■ STUDY QUESTIONS
(1) Answer these questions from the forum post below:
(a) What pattern does the poster give for Included URLs For Crawling?
(b) Which URL should be crawled but kept out of the index?
(c) Which search engine is named as the place where that URL should not be indexed?
(2) From the forum post below, list every configuration setting whose name ends in "For Crawling" or "For Indexing".
(3) Reproduce the part of the forum post below that starts at "I want to crawl" and ends at "I should check?".

■ SOURCE PASSAGE
(from github.com/shwetazilpe)
Hi,
I need your expert advice in how to further debug the issue or how to crawl particular URL and exclude it from indexing.
I created a web crawler with following configuration:
URLs: https://example.com/
https://example.com/alltutoriallist
Included URLs For Crawling : https://example.com/.*
Excluded URLs For Crawling : (?i)..(css|css?.js|jpeg|jpg|gif|png|bmp|wmv|exe|mp4|pdf|doc|docx|ppt|pptx|xls|xlsx)$
Included URLs For Indexing : https://example.com/.
Excluded URLs For Indexing : (?i)..(css|css?.*js|jpeg|jpg|gif|png|bmp|wmv|exe|mp4|pdf|doc|docx|ppt|pptx|xls|xlsx)$
https://example.com/alltutoriallist
https://example.com/alltutoriallist has links to the tutorials.
I want to crawl all the url’s under domain “example.com” and also https://example.com/alltutoriallist but do not want the url “https://example.com/alltutoriallist” to be indexed in ElasticSearch or say do not need it in fess results. I only need urls listed in /alltutoriallist, but I’m also getting this url in search result. How to exclude it?
Any particular configuration I should check?
Thanks in advance,
Shweta

■ DATA SHOWN

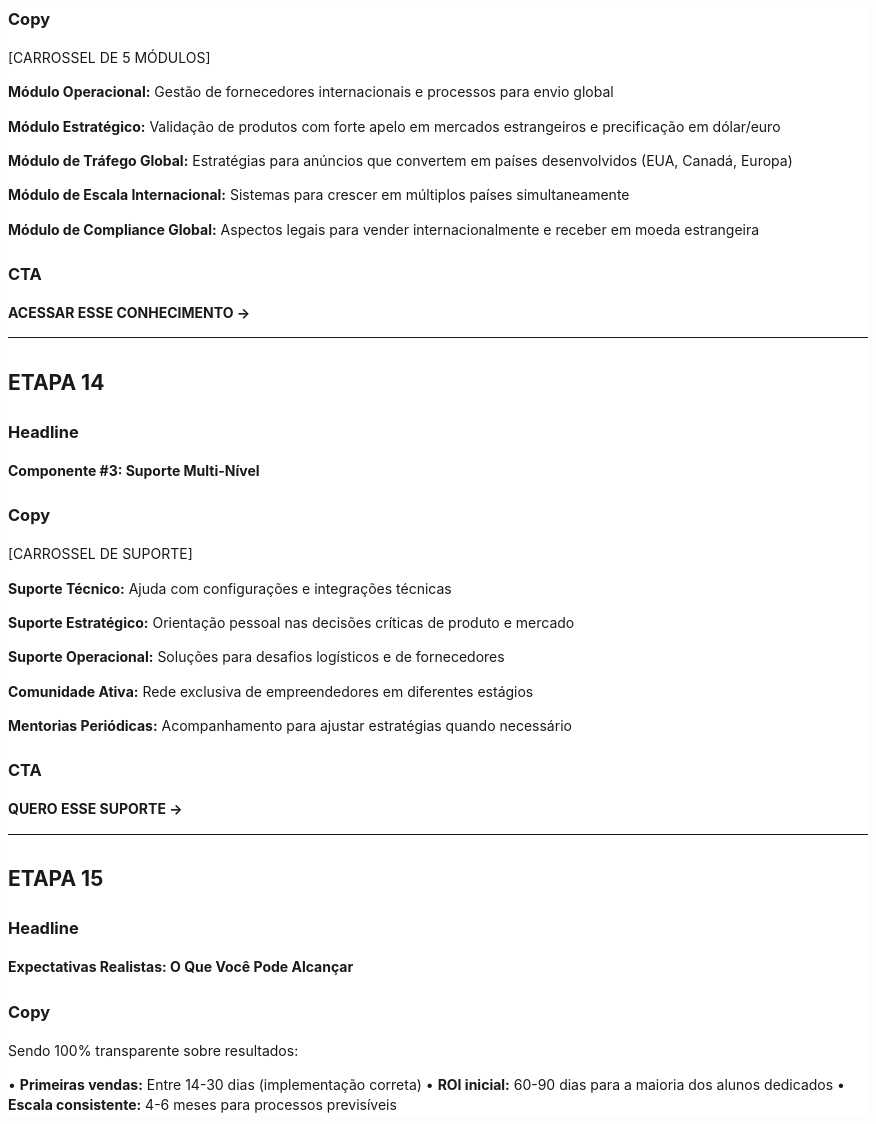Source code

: ### Copy
[CARROSSEL DE 5 MÓDULOS]

**Módulo Operacional:** Gestão de fornecedores internacionais e processos para envio global

**Módulo Estratégico:** Validação de produtos com forte apelo em mercados estrangeiros e precificação em dólar/euro

**Módulo de Tráfego Global:** Estratégias para anúncios que convertem em países desenvolvidos (EUA, Canadá, Europa)

**Módulo de Escala Internacional:** Sistemas para crescer em múltiplos países simultaneamente

**Módulo de Compliance Global:** Aspectos legais para vender internacionalmente e receber em moeda estrangeira

### CTA
**ACESSAR ESSE CONHECIMENTO →**

---

## ETAPA 14
### Headline
**Componente #3: Suporte Multi-Nível**

### Copy
[CARROSSEL DE SUPORTE]

**Suporte Técnico:** Ajuda com configurações e integrações técnicas

**Suporte Estratégico:** Orientação pessoal nas decisões críticas de produto e mercado

**Suporte Operacional:** Soluções para desafios logísticos e de fornecedores

**Comunidade Ativa:** Rede exclusiva de empreendedores em diferentes estágios

**Mentorias Periódicas:** Acompanhamento para ajustar estratégias quando necessário

### CTA
**QUERO ESSE SUPORTE →**

---

## ETAPA 15
### Headline
**Expectativas Realistas: O Que Você Pode Alcançar**

### Copy
Sendo 100% transparente sobre resultados:

• **Primeiras vendas:** Entre 14-30 dias (implementação correta)
• **ROI inicial:** 60-90 dias para a maioria dos alunos dedicados
• **Escala consistente:** 4-6 meses para processos previsíveis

■ SOLUTIONS BY TASK
(1)
(a) https://example.com/.*
(b) https://example.com/alltutoriallist
(c) ElasticSearch

(2)
Included URLs For Crawling
Excluded URLs For Crawling
Included URLs For Indexing
Excluded URLs For Indexing

(3)
I want to crawl all the url’s under domain “example.com” and also https://example.com/alltutoriallist but do not want the url “https://example.com/alltutoriallist” to be indexed in ElasticSearch or say do not need it in fess results. I only need urls listed in /alltutoriallist, but I’m also getting this url in search result. How to exclude it?
Any particular configuration I should check?